_TO-DO ITEM:_
Copy the records from the start through the line containing "Model önce yazılımda", swapping "metal" for "plastik" and leaving everything else unchanged.

==========

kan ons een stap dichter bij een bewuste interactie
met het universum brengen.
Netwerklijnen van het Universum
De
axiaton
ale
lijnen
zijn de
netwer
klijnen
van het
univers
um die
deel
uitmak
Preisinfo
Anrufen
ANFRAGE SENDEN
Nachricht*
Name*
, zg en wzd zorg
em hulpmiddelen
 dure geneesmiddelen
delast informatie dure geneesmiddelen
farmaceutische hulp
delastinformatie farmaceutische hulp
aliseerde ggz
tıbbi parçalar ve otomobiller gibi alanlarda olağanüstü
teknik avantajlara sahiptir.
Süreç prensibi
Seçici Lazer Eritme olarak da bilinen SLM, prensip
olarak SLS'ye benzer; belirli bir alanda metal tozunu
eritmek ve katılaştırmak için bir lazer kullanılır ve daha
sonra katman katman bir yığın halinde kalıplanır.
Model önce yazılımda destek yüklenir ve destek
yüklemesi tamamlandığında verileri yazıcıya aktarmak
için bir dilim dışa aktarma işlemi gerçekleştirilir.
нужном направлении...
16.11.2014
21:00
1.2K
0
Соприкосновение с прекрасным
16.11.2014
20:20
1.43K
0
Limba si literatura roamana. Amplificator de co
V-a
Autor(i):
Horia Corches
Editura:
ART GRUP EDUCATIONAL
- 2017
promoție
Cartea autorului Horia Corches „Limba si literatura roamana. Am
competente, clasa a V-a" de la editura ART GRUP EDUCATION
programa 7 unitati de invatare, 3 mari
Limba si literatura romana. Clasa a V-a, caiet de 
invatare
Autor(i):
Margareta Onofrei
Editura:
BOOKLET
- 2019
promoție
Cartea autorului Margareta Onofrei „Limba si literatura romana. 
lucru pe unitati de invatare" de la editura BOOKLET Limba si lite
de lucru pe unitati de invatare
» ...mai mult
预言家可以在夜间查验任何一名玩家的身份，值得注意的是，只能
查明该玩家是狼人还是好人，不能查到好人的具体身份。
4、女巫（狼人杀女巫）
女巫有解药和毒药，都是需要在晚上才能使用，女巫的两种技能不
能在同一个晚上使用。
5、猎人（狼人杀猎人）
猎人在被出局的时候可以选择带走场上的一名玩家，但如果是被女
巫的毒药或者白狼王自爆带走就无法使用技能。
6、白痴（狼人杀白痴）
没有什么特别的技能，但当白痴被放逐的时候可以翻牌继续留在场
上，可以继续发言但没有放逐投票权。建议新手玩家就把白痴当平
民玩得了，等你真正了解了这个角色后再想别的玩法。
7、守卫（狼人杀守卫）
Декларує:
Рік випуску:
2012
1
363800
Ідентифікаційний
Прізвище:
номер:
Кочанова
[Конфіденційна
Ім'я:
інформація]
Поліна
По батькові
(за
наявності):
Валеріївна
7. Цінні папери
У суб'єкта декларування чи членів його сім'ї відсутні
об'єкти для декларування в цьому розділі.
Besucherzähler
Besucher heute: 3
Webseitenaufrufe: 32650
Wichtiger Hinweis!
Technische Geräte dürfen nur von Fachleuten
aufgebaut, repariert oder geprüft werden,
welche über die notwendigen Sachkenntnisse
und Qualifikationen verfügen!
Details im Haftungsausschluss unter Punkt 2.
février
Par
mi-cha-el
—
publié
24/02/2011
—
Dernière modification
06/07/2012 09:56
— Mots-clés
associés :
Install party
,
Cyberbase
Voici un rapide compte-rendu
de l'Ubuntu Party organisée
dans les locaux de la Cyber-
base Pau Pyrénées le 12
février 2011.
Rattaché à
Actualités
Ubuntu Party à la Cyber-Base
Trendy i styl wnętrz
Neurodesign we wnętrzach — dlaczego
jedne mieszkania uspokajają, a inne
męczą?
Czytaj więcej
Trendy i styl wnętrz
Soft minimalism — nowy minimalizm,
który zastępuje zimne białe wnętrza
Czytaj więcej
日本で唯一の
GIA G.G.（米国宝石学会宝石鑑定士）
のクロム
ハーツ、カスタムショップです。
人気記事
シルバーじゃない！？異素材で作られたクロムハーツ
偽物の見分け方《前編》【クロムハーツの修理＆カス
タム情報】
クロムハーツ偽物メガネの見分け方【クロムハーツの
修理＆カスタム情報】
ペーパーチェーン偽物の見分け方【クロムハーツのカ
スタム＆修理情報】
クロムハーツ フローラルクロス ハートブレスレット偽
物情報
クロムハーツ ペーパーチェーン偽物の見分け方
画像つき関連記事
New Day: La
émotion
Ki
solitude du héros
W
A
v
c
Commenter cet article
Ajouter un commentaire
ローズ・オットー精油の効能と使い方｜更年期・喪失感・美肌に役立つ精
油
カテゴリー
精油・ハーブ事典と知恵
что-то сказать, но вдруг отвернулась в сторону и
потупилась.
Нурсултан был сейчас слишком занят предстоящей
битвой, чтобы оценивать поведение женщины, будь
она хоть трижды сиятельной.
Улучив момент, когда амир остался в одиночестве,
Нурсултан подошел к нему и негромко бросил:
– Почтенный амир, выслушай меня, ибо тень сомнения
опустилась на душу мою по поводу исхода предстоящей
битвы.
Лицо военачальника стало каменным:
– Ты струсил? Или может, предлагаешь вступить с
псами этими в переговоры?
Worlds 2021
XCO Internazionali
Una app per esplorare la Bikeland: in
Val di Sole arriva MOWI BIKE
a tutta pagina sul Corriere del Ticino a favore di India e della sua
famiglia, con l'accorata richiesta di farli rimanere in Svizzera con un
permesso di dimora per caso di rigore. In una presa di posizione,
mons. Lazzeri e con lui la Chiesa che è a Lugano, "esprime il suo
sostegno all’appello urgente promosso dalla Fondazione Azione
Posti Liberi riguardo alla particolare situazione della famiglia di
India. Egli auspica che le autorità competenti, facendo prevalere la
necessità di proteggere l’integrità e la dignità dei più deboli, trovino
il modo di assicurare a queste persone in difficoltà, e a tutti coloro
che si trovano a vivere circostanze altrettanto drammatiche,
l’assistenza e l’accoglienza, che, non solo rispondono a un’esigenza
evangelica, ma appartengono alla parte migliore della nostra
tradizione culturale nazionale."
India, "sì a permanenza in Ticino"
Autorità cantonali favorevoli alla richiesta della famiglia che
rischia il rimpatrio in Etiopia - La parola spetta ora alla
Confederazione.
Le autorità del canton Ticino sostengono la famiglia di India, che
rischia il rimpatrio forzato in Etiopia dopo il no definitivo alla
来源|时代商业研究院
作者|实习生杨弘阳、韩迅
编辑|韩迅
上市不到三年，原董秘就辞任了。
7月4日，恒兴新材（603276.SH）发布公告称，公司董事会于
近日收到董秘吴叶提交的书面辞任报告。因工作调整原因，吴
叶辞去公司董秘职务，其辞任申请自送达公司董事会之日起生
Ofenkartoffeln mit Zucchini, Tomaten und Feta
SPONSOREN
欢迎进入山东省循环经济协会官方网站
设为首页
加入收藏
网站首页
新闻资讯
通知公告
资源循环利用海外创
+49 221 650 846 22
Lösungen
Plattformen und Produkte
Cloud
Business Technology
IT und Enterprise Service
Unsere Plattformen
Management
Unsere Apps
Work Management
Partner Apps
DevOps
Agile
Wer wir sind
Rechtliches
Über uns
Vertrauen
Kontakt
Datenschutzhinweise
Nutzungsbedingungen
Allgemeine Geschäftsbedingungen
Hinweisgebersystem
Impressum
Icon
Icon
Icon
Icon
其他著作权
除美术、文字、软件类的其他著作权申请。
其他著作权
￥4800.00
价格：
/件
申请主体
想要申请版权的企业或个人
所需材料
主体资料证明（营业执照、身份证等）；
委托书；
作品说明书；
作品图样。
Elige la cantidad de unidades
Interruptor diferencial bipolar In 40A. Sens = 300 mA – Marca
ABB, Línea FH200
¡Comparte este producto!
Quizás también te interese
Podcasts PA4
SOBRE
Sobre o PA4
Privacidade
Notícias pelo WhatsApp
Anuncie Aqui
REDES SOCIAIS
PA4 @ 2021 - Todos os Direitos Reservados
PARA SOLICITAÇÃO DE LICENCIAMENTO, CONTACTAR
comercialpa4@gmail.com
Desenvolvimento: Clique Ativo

==========

_WRITTEN ANSWER:_
kan ons een stap dichter bij een bewuste interactie
met het universum brengen.
Netwerklijnen van het Universum
De
axiaton
ale
lijnen
zijn de
netwer
klijnen
van het
univers
um die
deel
uitmak
Preisinfo
Anrufen
ANFRAGE SENDEN
Nachricht*
Name*
, zg en wzd zorg
em hulpmiddelen
 dure geneesmiddelen
delast informatie dure geneesmiddelen
farmaceutische hulp
delastinformatie farmaceutische hulp
aliseerde ggz
tıbbi parçalar ve otomobiller gibi alanlarda olağanüstü
teknik avantajlara sahiptir.
Süreç prensibi
Seçici Lazer Eritme olarak da bilinen SLM, prensip
olarak SLS'ye benzer; belirli bir alanda plastik tozunu
eritmek ve katılaştırmak için bir lazer kullanılır ve daha
sonra katman katman bir yığın halinde kalıplanır.
Model önce yazılımda destek yüklenir ve destek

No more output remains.